“They just put up hurdle after hurdle for voters, and we need to be working year round,” said Rose Clouston, who was hired recently to be the state party’s first voter-protection director.
Ahead of the 2020 election, Fair Fight is partnering with state Democratic parties or other entities in 18 states to create, train and fund four-person voter-protection teams hyper-focused on making voting easier. The other states include Iowa, New Hampshire, Nevada, South Carolina, Michigan, Florida, Ohio, Pennsylvania, Wisconsin, North Carolina, Georgia, Virginia, Minnesota, Arizona, Mississippi, Alabama and Maine, according to the Fair Fight 2020 website.
Republicans have dominated Texas politics for nearly two decades, but as the state’s population trends younger and becomes more diverse, Democrats are having greater success. In 2018, former congressman Beto O’Rourke, a Democrat, came close to beating Sen. Ted Cruz (R-Tex.) and brought national attention to the state’s changing politics. That same year, Democrats flipped two suburban congressional districts and picked up a dozen seats in the Texas House, putting Democrats just nine seats away from taking control of the chamber — and just ahead of the next redistricting process.
The challenge for Democrats is getting more Texans registered and to the polls, work that can be difficult given that Texas does not have online voter registration and requires those registering voters to be certified to do so in the county where the registrant lives. Clouston, who moved to Texas from Chicago, said she has been surprised that “even the simple things are made way more complicated than they need to be by the state.”
In the past few months, the Texas Democratic Party — along with the Democratic Senatorial Campaign Committee and the Democratic Congressional Campaign Committee — has filed three lawsuits related to voting in Texas, including one challenging a newly enacted law that bans temporary voting sites like those some counties set up near colleges and universities during early voting. State party officials say they plan to continue pressuring the state to make voting easier, not more difficult.
As part of the new voter-protection effort, Texas Democrats have hired two full-time staff members, plan to add two more in the next month and could continue to grow the team in the months ahead. The party will also create a voter-protection council that will pull together the many groups and individuals who are already working on these issues. During the general election this fall, the party plans to send volunteers to polling locations across the state to observe the process, answer questions from voters and ensure that all votes are counted properly.
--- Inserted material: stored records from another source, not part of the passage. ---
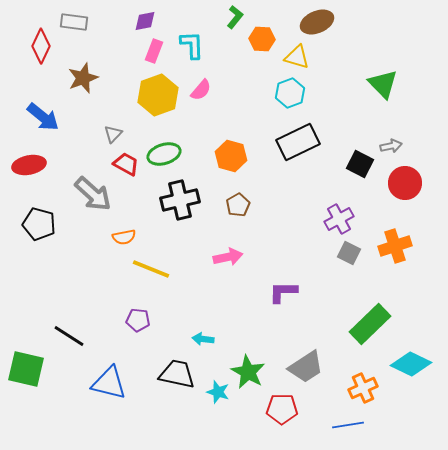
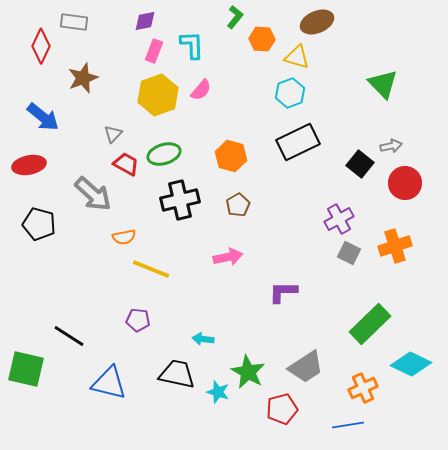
black square at (360, 164): rotated 12 degrees clockwise
red pentagon at (282, 409): rotated 16 degrees counterclockwise
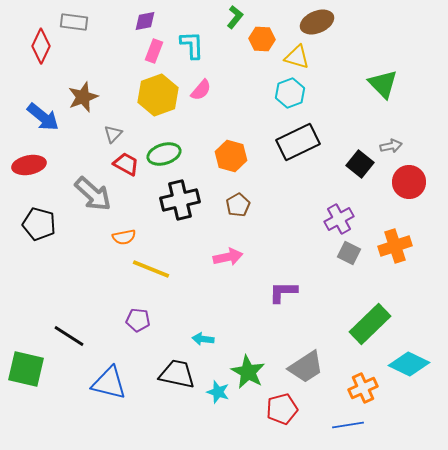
brown star at (83, 78): moved 19 px down
red circle at (405, 183): moved 4 px right, 1 px up
cyan diamond at (411, 364): moved 2 px left
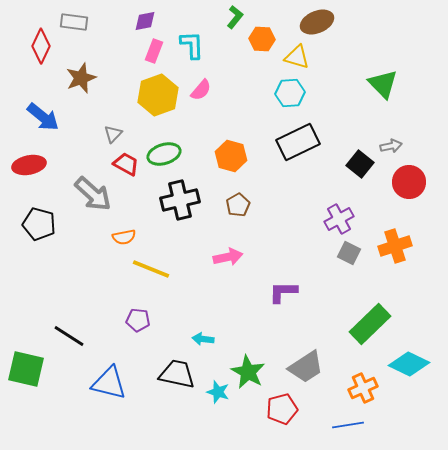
cyan hexagon at (290, 93): rotated 16 degrees clockwise
brown star at (83, 97): moved 2 px left, 19 px up
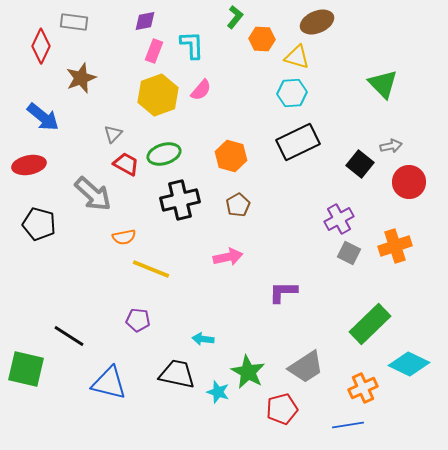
cyan hexagon at (290, 93): moved 2 px right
The party has launched a hotline, 844-TX-VOTES, that Texans may call to receive information about registering and voting, or to report any irregularities or obstacles they encounter while trying to vote. In years past, the party has operated such a hotline just ahead of elections, but now the service will be available year round.
Abhi Rahman, a spokesman for Texas Democrats, declined to say how much money Fair Fight has provided, but described it as “significant” and said the effort is the largest in Texas history.
Correction: A previous version of this article misnamed the organization that is partnering with the Texas Democratic Party. The organization is Fair Fight, not Fair Fight Action, which is a separate organization.